I have a CSV file such as this one (example.csv
).
STRING_COL,INT_1,INT_2,FLOAT,INT_3
Hello,9,65151651,3234.54848,7832
This is a string,2,5484651,34.234,-999
Another,2,62189548,51.51658,-999
Test,2,2131514,5.2156,-999
Ham,9,6546548,2.15,-999
String,9,3216546,2.15468,-999
Every cell has a different number of decimals. They can be strings as well or integers (Int64, Int8, ...). Then I also have a similar CSV, but with some values changed. I want to check de differences between both files.
Therefore I have written a code similar to this one to compare the values cell by cell:
import pandas as pd
df = pd.read_csv(
'example.csv', delimiter=',', comment='#', skip_blank_lines=True,
verbose=False, engine='python', dtype=str
)
df = df.apply(lambda x: pd.to_numeric(x, errors='ignore', downcast='integer'))
df_2 = pd.read_csv(
'example_2.csv', delimiter=',', comment='#', skip_blank_lines=True, # file with small changes
verbose=False, engine='python', dtype=str
)
df_2 = df_2.apply(lambda x: pd.to_numeric(x, errors='ignore', downcast='integer'))
for i in list(df.index):
for column in list(df.columns):
old = df.loc[i, column]
new = df_2.loc[i, column]
if old != new:
print('DIFFERENT VALUE >> INDEX: {} | OLD: {} | NEW: {}'.format(i, old, new))

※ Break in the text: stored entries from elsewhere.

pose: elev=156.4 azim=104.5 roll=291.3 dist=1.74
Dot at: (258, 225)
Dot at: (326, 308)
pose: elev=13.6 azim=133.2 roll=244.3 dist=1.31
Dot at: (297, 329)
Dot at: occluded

If you run this example with the small CSV file I am pretty sure it is going to work well. But with a huge CSV file some weird things are happening. I do not understand why sometimes many values are truncated to this ones:
1.6440000000000001 >> original value 1.644
7.7189999999999985 >> original value 7.7189
Then if I compare them it finds that they are different and this is not true because the value is the same. What is happening? Is there a way to fix this? Is there a better way to compare values with DataFrames?
NOTE: Maybe I am doing anything wrong in other part of my original code, but I think I have written the most important and relevant.
NOTE 2: I take into account that the !=
operator does not work well with NaN
values. I use np.isnan
to check this changes.
Update. I do not need to compare and say "yes, it is equal" and "no, it is not equal". I need to retrieve the values that have changes cell by cell.